I don't believe in Buffet's 'genius'

It's not genius at all. He's an old ass man that invested in companies that will never go away Coke, BNSF, Heinz, etc. Compounded the dividends and reinvested. He got a lump sum of money screwing over a company in his younger years and just started compounding it. Started Berkshire and the rest is history. Insures in areas with little to no risk.

If you're able to get $10M and invest it the same way, you'd be a billionaire at 50-60. We need rail, Coke/beverages will never go away, etc. He invests in things with low dividends that don't go away. You just need upfront money. He then lives semi frugally and just borrows tax free agains his stocks.

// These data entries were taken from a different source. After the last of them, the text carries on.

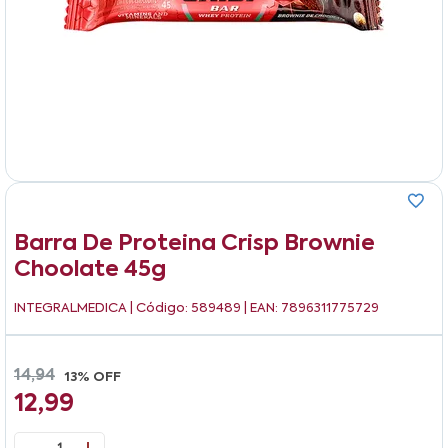
Barra De Proteina Crisp Brownie
Choolate 45g
INTEGRALMEDICA
| Código: 589489 | EAN: 7896311775729
14,94
13% OFF
12,99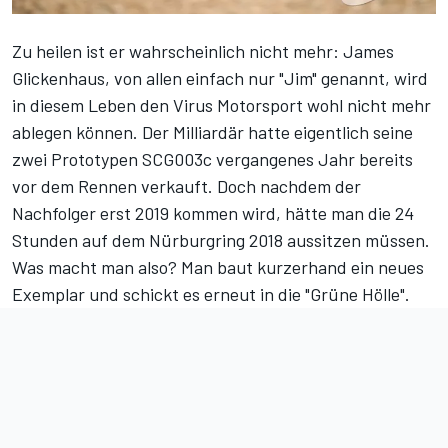
Zu heilen ist er wahrscheinlich nicht mehr: James
Glickenhaus, von allen einfach nur "Jim" genannt, wird
in diesem Leben den Virus Motorsport wohl nicht mehr
ablegen können. Der Milliardär hatte eigentlich seine
zwei Prototypen SCG003c vergangenes Jahr bereits
vor dem Rennen verkauft. Doch nachdem der
Nachfolger erst 2019 kommen wird, hätte man die 24
Stunden auf dem Nürburgring 2018 aussitzen müssen.
Was macht man also? Man baut kurzerhand ein neues
Exemplar und schickt es erneut in die "Grüne Hölle".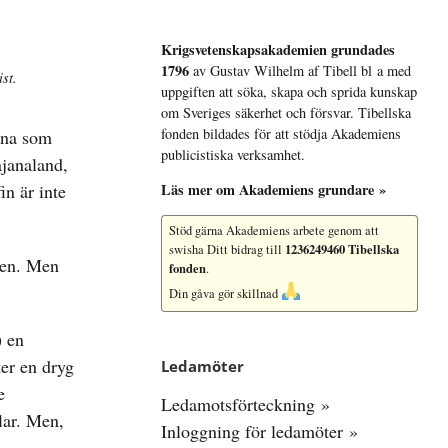
Krigsvetenskap­sakademien grundades
1796
av Gustav Wilhelm af Tibell bl a med
st.
uppgiften att söka, skapa och sprida kunskap
om Sveriges säkerhet och försvar. Tibellska
fonden bildades för att stödja Akademiens
rna som
publicistiska verksamhet.
ajanaland,
in är inte
Läs mer om Akademiens grundare »
Stöd gärna Akademiens arbete
genom att
1236249460 Tibellska
swisha Ditt bidrag till
ägen. Men
fonden
.
Din gåva gör skillnad
) en
er en dryg
Ledamöter
e
Ledamotsförteckning »
lar. Men,
Inloggning för ledamöter »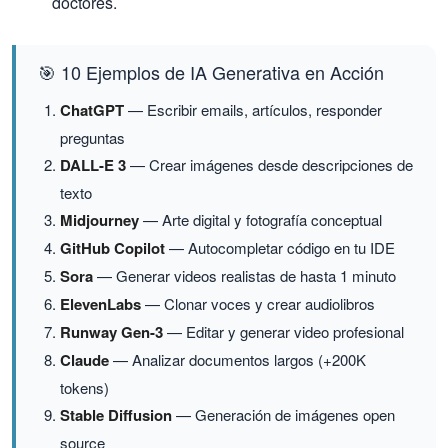
doctores.
🎯 10 Ejemplos de IA Generativa en Acción
ChatGPT
— Escribir emails, artículos, responder
preguntas
DALL-E 3
— Crear imágenes desde descripciones de
texto
Midjourney
— Arte digital y fotografía conceptual
GitHub Copilot
— Autocompletar código en tu IDE
Sora
— Generar videos realistas de hasta 1 minuto
ElevenLabs
— Clonar voces y crear audiolibros
Runway Gen-3
— Editar y generar video profesional
Claude
— Analizar documentos largos (+200K
tokens)
Stable Diffusion
— Generación de imágenes open
source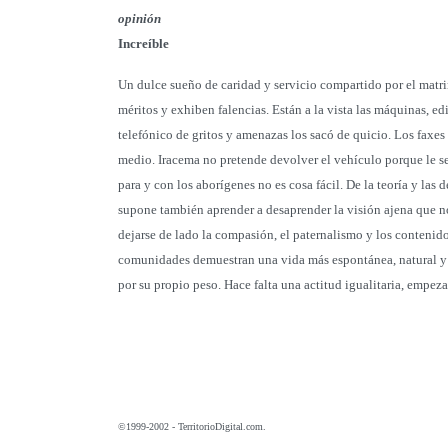
opinión
Increíble
Un dulce sueño de caridad y servicio compartido por el mat
méritos y exhiben falencias. Están a la vista las máquinas, ed
telefónico de gritos y amenazas los sacó de quicio. Los faxes
medio. Iracema no pretende devolver el vehículo porque le s
para y con los aborígenes no es cosa fácil. De la teoría y las
supone también aprender a desaprender la visión ajena que no
dejarse de lado la compasión, el paternalismo y los contenidos
comunidades demuestran una vida más espontánea, natural y 
por su propio peso. Hace falta una actitud igualitaria, empez
©1999-2002 - TerritorioDigital.com.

The key is getting that money young. Compounding in safe dividend stocks will make you rich, it's just time. During that time you're paying yourself interest only margin loans. You set aside the interest payment annually. 100% tax free. Anyone can play this game, few people save though or get large sums of money when they're 20-25 and even know what to do with it.
8   stfu   2024 Nov 12, 1:45am  

Any respect I had for Buffet disappeared with his sweet deal insider trading during the great financial crisis. It's not genius to use the levers of government to insure privatized profits and socialized losses - it demonstrates a lack of character. Particularly when he fosters an image of the kindly grandfather. That goes for his partner Charlie too. No, I don't believe the popular narrative when it comes to these two old elitist fucks.